I was told that fog machines have two fuses. One is internal, and the other is external, is this true. if so where is the internal fuse located. I have one of those skull fogger and the eyes light up but the machine will not get hot. Any ideas?


----------



## Jack Reaper (Nov 19, 2003)

I have only seen the ones that have the external.
Can you retrofit another fogger into this skull....because a new fogger may be far cheaper and less hassle.


----------



## haverghast asylum (May 28, 2007)

I just bought four new foggers but I don't want to risk ruining them. I'm not the best at electronics. I think I will just take the skull off and screw to a wall as a decoration.


----------



## haverghast asylum (May 28, 2007)

Now that I thought about it I could but the skull into another fogger. The eyes would need there own power source. I believe they are L.E.D lights. How many volts does it take to power to L.E.D. lights?


----------



## LV Scott T (Aug 14, 2007)

It is probably the thermal link. It is designed to open (melt) at a certain temperature. I blew one of mine years ago when I left the fog machine turned on too long.
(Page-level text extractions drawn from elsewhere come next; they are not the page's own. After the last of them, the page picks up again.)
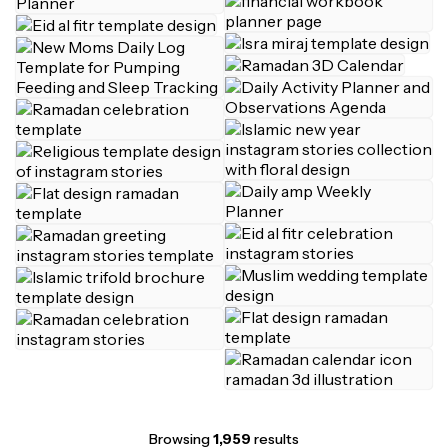
Browsing
1,959
results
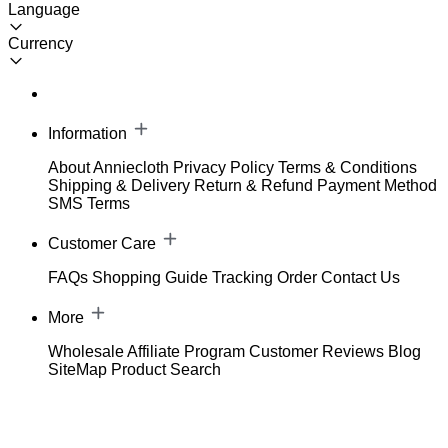
Language
Currency
Information
About Anniecloth
Privacy Policy
Terms & Conditions
Shipping & Delivery
Return & Refund
Payment Method
SMS Terms
Customer Care
FAQs
Shopping Guide
Tracking Order
Contact Us
More
Wholesale
Affiliate Program
Customer Reviews
Blog
SiteMap
Product Search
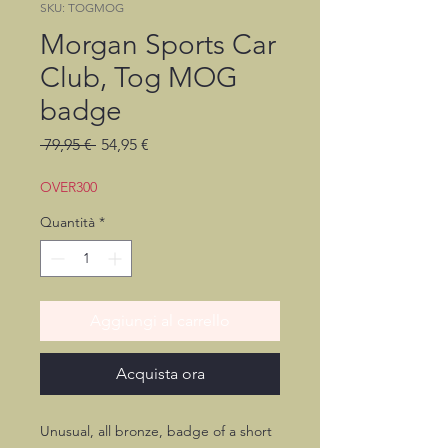
SKU: TOGMOG
Morgan Sports Car
Club, Tog MOG
badge
Prezzo
Prezzo
 79,95 € 
54,95 €
regolare
scontato
OVER300
Quantità
*
Aggiungi al carrello
Acquista ora
Unusual, all bronze, badge of a short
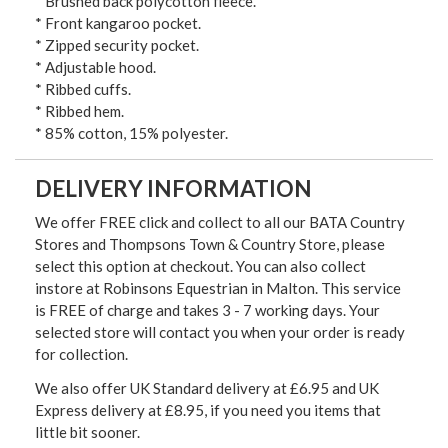
* Brushed back polycotton fleece.
* Front kangaroo pocket.
* Zipped security pocket.
* Adjustable hood.
* Ribbed cuffs.
* Ribbed hem.
* 85% cotton, 15% polyester.
DELIVERY INFORMATION
We offer FREE click and collect to all our BATA Country
Stores and Thompsons Town & Country Store, please
select this option at checkout. You can also collect
instore at Robinsons Equestrian in Malton. This service
is FREE of charge and takes 3 - 7 working days. Your
selected store will contact you when your order is ready
for collection.
We also offer UK Standard delivery at £6.95 and UK
Express delivery at £8.95, if you need you items that
little bit sooner.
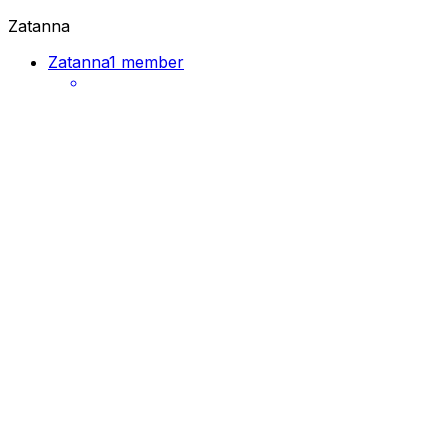
Zatanna
Zatanna
1 member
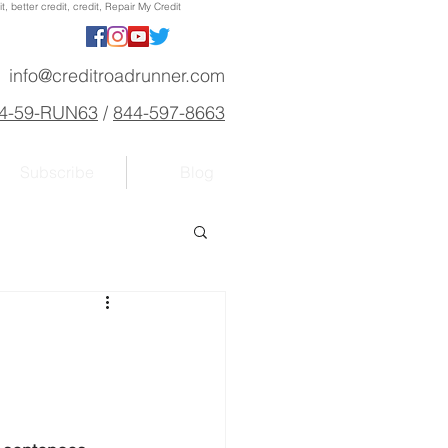
, better credit, credit, Repair My Credit
info@creditroadrunner.com
4-59-RUN63
/
844-597-8663
Subscribe
Blog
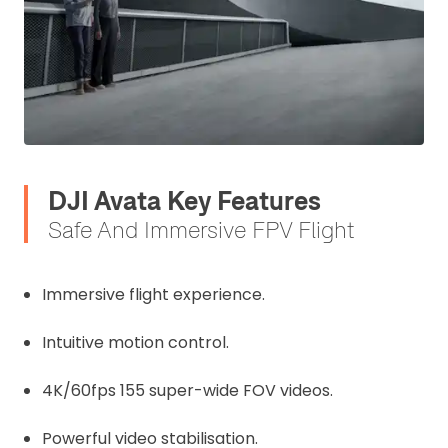
DJI Avata Key Features
Safe And Immersive FPV Flight
Immersive flight experience.
Intuitive motion control.
4K/60fps 155 super-wide FOV videos.
Powerful video stabilisation.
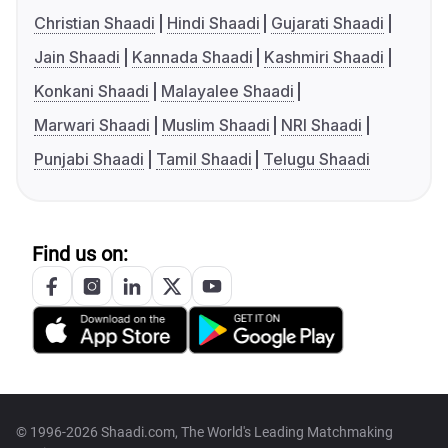
Christian Shaadi
Hindi Shaadi
Gujarati Shaadi
Jain Shaadi
Kannada Shaadi
Kashmiri Shaadi
Konkani Shaadi
Malayalee Shaadi
Marwari Shaadi
Muslim Shaadi
NRI Shaadi
Punjabi Shaadi
Tamil Shaadi
Telugu Shaadi
Find us on:
© 1996-2026 Shaadi.com, The World's Leading Matchmaking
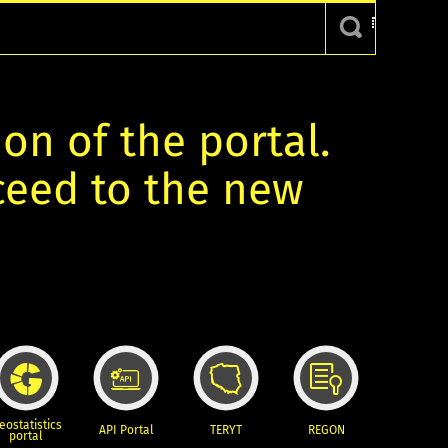
ion of the portal.
oceed to the new
eostatistics
API Portal
TERYT
REGON
portal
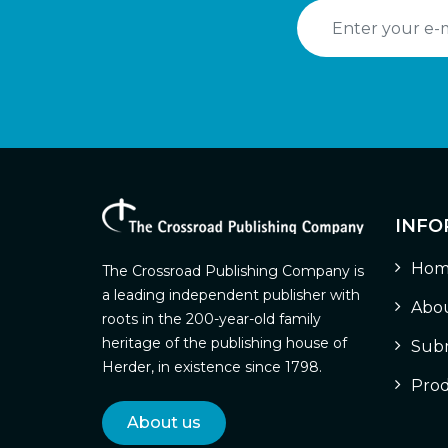
INFO
Hom
The Crossroad Publishing Company is
a leading independent publisher with
Abou
roots in the 200-year-old family
heritage of the publishing house of
Subm
Herder, in existence since 1798.
Prod
About us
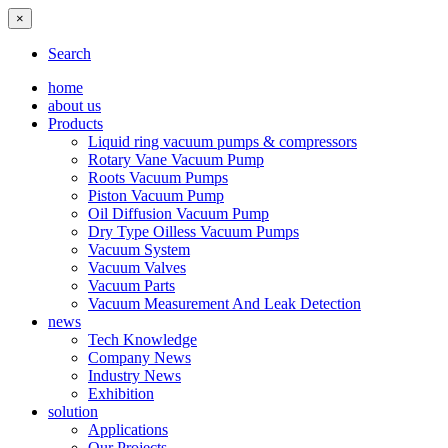
×
Search
home
about us
Products
Liquid ring vacuum pumps & compressors
Rotary Vane Vacuum Pump
Roots Vacuum Pumps
Piston Vacuum Pump
Oil Diffusion Vacuum Pump
Dry Type Oilless Vacuum Pumps
Vacuum System
Vacuum Valves
Vacuum Parts
Vacuum Measurement And Leak Detection
news
Tech Knowledge
Company News
Industry News
Exhibition
solution
Applications
Our Projects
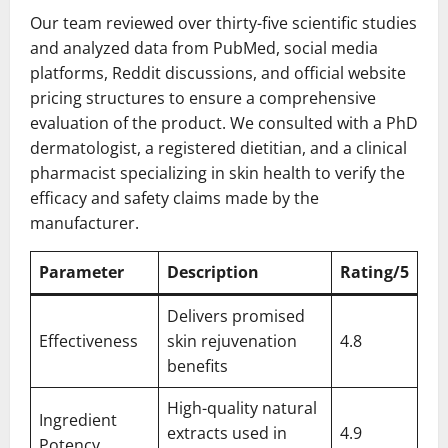
Our team reviewed over thirty-five scientific studies
and analyzed data from PubMed, social media
platforms, Reddit discussions, and official website
pricing structures to ensure a comprehensive
evaluation of the product. We consulted with a PhD
dermatologist, a registered dietitian, and a clinical
pharmacist specializing in skin health to verify the
efficacy and safety claims made by the
manufacturer.
Parameter
Description
Rating/5
Delivers promised
Effectiveness
skin rejuvenation
4.8
benefits
High-quality natural
Ingredient
extracts used in
4.9
Potency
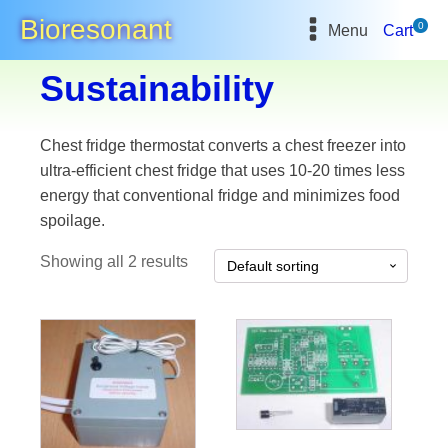
Bioresonant
0
Menu
Cart
Sustainability
Chest fridge thermostat converts a chest freezer into
ultra-efficient chest fridge that uses 10-20 times less
energy that conventional fridge and minimizes food
spoilage.
Showing all 2 results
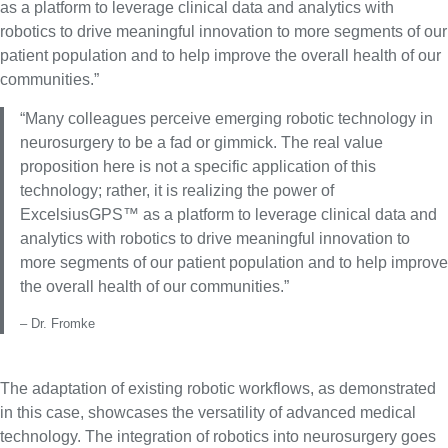
as a platform to leverage clinical data and analytics with
robotics to drive meaningful innovation to more segments of our
patient population and to help improve the overall health of our
communities.”
“Many colleagues perceive emerging robotic technology in
neurosurgery to be a fad or gimmick. The real value
proposition here is not a specific application of this
technology; rather, it is realizing the power of
ExcelsiusGPS™ as a platform to leverage clinical data and
analytics with robotics to drive meaningful innovation to
more segments of our patient population and to help improve
the overall health of our communities.”
– Dr. Fromke
The adaptation of existing robotic workflows, as demonstrated
in this case, showcases the versatility of advanced medical
technology. The integration of robotics into neurosurgery goes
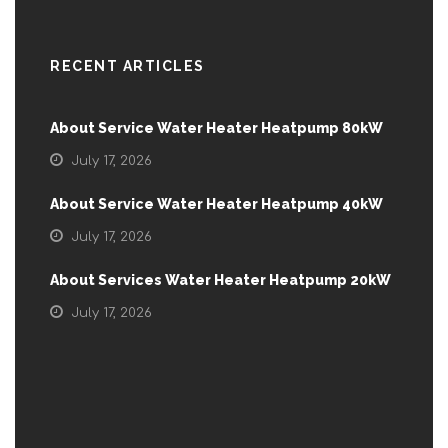
RECENT ARTICLES
About Service Water Heater Heatpump 80kW
July 17, 2026
About Service Water Heater Heatpump 40kW
July 17, 2026
About Services Water Heater Heatpump 20kW
July 17, 2026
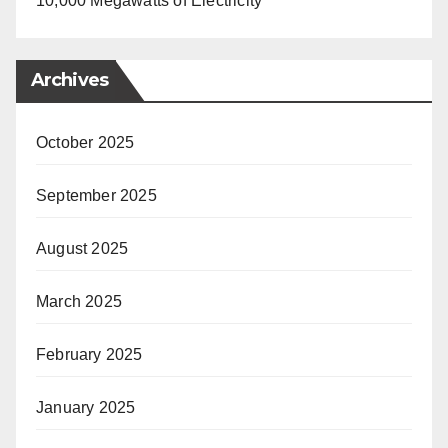
10,000 Megawatts of Electricity
Archives
October 2025
September 2025
August 2025
March 2025
February 2025
January 2025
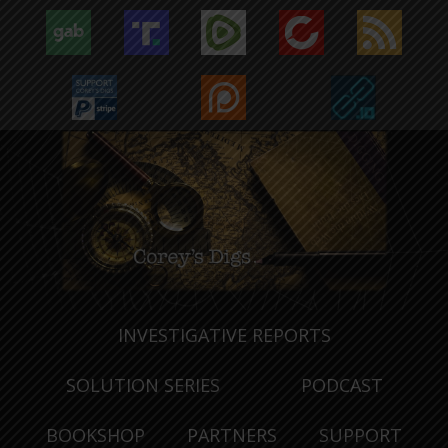
INVESTIGATIVE REPORTS
SOLUTION SERIES
PODCAST
BOOKSHOP
PARTNERS
SUPPORT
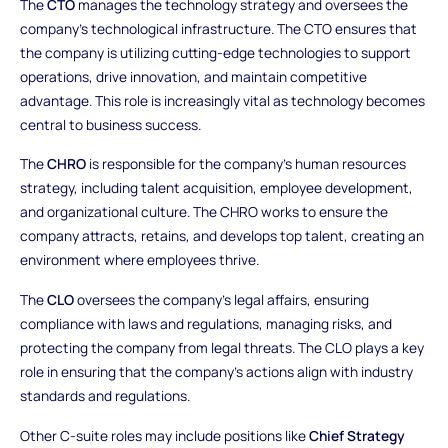
The
CTO
manages the technology strategy and oversees the
company’s technological infrastructure. The CTO ensures that
the company is utilizing cutting-edge technologies to support
operations, drive innovation, and maintain competitive
advantage. This role is increasingly vital as technology becomes
central to business success.
The
CHRO
is responsible for the company’s human resources
strategy, including talent acquisition, employee development,
and organizational culture. The CHRO works to ensure the
company attracts, retains, and develops top talent, creating an
environment where employees thrive.
The
CLO
oversees the company’s legal affairs, ensuring
compliance with laws and regulations, managing risks, and
protecting the company from legal threats. The CLO plays a key
role in ensuring that the company’s actions align with industry
standards and regulations.
Other C-suite roles may include positions like
Chief Strategy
If this is the case, you can replace it. I believe I bought mine at Radio Shack for a dollar or so. If you're not comfortable de-soldering & re-soldering, find a handy-man to do it for you.


----------



## haverghast asylum (May 28, 2007)

Where is the thermal link located?


----------



## Moon Dog (Oct 3, 2006)

It's a thermo coupler and is located on the heat exchanger (big round thing just before the exiting nozzle.  ).

It'll look like a button with two wires going to it... they may be soldered, or they may have spade connectors.


----------



## haverghast asylum (May 28, 2007)

Would I be able to see if it is melted. I am looking at it and it looks fine.


----------



## Moon Dog (Oct 3, 2006)

It won't look melted... it an open connection until the heat exchanger gets hot enough then it will close
allowing the fogger to fog.

If it stays in an open state, even if the heat exchanger gets hot, the fogger won't fog.

When you plug the fogger in and let it set for a while, does the heat exchanger heat up?

You can try this with the cover off.

If it doesn't heat up, then there's other problems.


----------



## haverghast asylum (May 28, 2007)

No heat at all. In fact It feels like It gets colder.


----------



## Moon Dog (Oct 3, 2006)

You may have a bad heat exchanger or the circuit that drive the heat exchanger may be bad.

I have one of those foggers, I'll have to see if I can get some time and look over how this one works.


----------



## McLoving1991 (Jul 23, 2020)

Hey guys my external fuse holder on my dog machine broke and my pump went out it’s a 1000w fog machine from party city. The pump is easy to find it’s the external fuse holder that hard to find any help


----------